St. Thomas Aquinas writes that the New Law is the grace of the Holy Spirit poured out into our hearts.  This New Law is a Law of Freedom, but not a freedom that gives license to the impulses of the flesh, but one that gives us the power to become other Christs.  After the Council of Jerusalem which ended the requirements of circumcision and of the acceptance of the Torah, and as Jewish Christians grew in Christ’s gift of himself in the Eucharist and the Holy Spirit, and as many new gentile converts came to be seen not as barbarous invaders, but as brothers and sisters in the Lord, in time more and more Christian synagogues matured as Christian Churches in which there were no longer gentiles and Jews at odds with each other, but one body in Christ. 

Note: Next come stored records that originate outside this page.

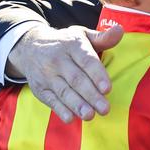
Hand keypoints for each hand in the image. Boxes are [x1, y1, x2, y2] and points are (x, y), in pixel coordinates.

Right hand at [7, 24, 123, 121]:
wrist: (30, 46)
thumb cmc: (65, 43)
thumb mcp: (82, 35)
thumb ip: (102, 37)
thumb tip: (120, 30)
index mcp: (72, 45)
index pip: (86, 61)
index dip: (97, 75)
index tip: (108, 89)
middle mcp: (58, 60)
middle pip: (76, 79)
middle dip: (91, 95)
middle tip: (105, 109)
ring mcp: (47, 75)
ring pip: (64, 92)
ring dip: (77, 105)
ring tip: (90, 116)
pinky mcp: (40, 88)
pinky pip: (50, 100)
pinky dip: (60, 110)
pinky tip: (70, 118)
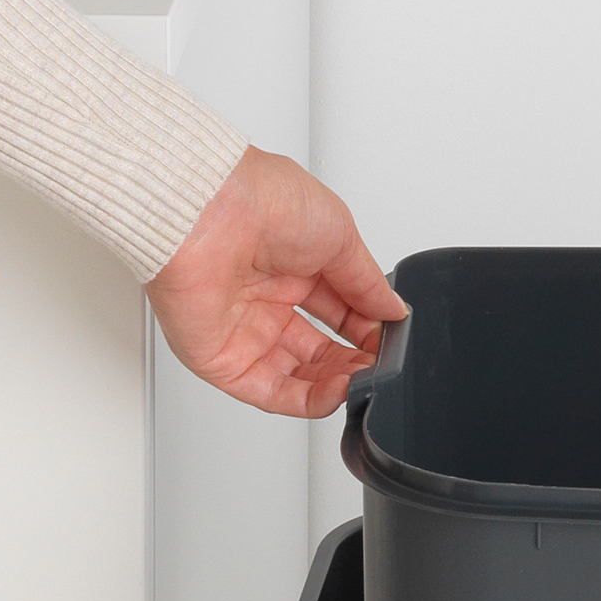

Our monastic community here on this little mount is composed of monks from every inhabited continent in the world, except for Australia, composed of every age group from the early thirties to the high nineties, composed of every ethnic and cultural background—yet we live together in Christ as one.  This is a gift, a witness, we give in the Church and to our divided nation—may our country become once again through the work of the Holy Spirit and the prayers of our patroness Immaculate Mary what we pledged about every morning as little children: one nation under God, indivisible, with liberty and justice for all. Yes, withliberty and justice for all!  Unless you become as little children, you cannot enter the Kingdom of God.  Let us now receive the King of the Kingdom in our reception of the Eucharist, the first fruit of which is the unity of the Body of Christ.

Friday, February 13, 2026

The Heart’s Doorkeeper

Be the doorkeeper of your heart and do not let any thought come in without questioning it. Question each thought individually: ‘Are you on our side or the side of our foes?’ And if it is one of ours, it will fill you with tranquility.


EVAGRIUS OF PONTUS Letter 11

 

Wednesday, February 11, 2026

A Fool For Christ

What is it then to be a fool for Christ? It is to control one’s thoughts when they stray out of line. It is to make the mind empty and free so as to be able to offer it in a state of readiness when Christ’s teachings are to be assimilated, swept clean for the words of God that it needs to welcome.


JOHN CHRYSOSTOM On the Incomprehensibility of God, Sermon 5

Monday, February 9, 2026

Praying in Secret

We have to take particular care to follow the Gospel precept that bids us go into our inner room and shut the door to pray to our Father. This is how to do it.


We are praying in our inner room when we withdraw our heart completely from the clamor of our thoughts and preoccupations, and in a kind of secret dialogue, as between intimate friends, we lay bear our desires before the Lord.


We are praying with our door shut when, without opening our mouth, we call on the One who takes no account of words but considers the heart.


We are praying in secret when we speak to God with the heart alone and with concentration of the soul, and make known our state of mind to him alone, in such a way that even the enemy powers themselves cannot guess their nature. Such is the reason for the deep silence that it behoves us to keep in prayer…


Thus our prayers should be frequent but short, for fear that if they are prolonged the enemy might have an opportunity to insinuate distraction into them. This is true sacrifice: ‘A broken and contrite heart, oh God, thou will not despise’ (Psalm 51.17).